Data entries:
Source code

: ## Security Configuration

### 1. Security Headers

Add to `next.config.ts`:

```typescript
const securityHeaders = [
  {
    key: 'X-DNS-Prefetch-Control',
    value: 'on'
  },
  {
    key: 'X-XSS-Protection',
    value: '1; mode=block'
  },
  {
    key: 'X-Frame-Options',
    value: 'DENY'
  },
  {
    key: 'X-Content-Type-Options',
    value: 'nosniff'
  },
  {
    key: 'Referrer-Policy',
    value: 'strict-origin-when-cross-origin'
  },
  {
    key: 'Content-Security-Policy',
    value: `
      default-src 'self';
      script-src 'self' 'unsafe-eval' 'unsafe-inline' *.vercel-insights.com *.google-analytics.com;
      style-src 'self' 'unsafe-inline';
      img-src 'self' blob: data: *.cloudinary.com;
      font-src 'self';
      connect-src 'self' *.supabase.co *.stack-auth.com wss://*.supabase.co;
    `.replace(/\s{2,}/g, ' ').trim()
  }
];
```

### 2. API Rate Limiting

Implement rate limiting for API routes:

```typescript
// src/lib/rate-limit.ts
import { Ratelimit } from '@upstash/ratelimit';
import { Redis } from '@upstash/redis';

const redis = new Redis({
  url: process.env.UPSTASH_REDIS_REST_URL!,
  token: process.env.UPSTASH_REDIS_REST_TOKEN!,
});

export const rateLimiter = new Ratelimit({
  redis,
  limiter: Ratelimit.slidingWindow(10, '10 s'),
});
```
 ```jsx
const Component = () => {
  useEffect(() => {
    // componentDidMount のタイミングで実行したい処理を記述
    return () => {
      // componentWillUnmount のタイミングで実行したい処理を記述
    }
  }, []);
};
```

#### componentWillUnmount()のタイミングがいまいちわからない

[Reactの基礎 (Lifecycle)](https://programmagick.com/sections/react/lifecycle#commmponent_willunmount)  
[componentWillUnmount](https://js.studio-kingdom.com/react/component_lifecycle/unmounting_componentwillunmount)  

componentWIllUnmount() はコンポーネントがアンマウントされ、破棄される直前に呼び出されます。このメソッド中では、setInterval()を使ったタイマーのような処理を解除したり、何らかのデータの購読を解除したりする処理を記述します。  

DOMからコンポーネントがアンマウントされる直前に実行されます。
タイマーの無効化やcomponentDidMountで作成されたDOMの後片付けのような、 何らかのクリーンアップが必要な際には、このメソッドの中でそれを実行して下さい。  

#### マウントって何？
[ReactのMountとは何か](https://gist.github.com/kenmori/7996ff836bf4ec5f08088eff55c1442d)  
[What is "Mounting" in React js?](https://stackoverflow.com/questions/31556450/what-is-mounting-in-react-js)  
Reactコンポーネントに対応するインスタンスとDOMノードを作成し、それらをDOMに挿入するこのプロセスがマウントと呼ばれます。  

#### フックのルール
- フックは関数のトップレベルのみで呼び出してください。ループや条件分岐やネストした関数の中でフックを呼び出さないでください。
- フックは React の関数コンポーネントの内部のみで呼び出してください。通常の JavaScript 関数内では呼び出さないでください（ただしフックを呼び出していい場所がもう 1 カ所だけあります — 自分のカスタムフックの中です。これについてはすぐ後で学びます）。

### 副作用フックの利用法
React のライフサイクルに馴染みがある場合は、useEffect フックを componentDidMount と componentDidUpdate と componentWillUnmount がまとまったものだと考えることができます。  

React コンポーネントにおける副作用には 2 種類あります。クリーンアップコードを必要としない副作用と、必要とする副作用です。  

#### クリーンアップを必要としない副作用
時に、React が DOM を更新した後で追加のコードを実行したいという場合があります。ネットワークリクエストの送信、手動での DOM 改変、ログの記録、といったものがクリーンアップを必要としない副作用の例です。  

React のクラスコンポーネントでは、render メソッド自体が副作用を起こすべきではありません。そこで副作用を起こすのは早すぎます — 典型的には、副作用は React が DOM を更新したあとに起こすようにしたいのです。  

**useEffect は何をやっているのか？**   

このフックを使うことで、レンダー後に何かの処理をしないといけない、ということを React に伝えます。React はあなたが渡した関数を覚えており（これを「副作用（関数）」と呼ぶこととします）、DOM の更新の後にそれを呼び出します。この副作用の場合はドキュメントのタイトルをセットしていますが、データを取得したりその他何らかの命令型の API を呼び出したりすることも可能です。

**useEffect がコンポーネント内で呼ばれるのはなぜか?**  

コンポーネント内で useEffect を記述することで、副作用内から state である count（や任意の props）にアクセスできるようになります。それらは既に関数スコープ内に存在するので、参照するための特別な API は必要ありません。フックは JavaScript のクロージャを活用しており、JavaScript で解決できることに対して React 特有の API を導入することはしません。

▶ _WORK TO COMPLETE_
Every line in the data above that contains the word "from" counts; report how many there are and nothing more.

▶ _ANSWER_
2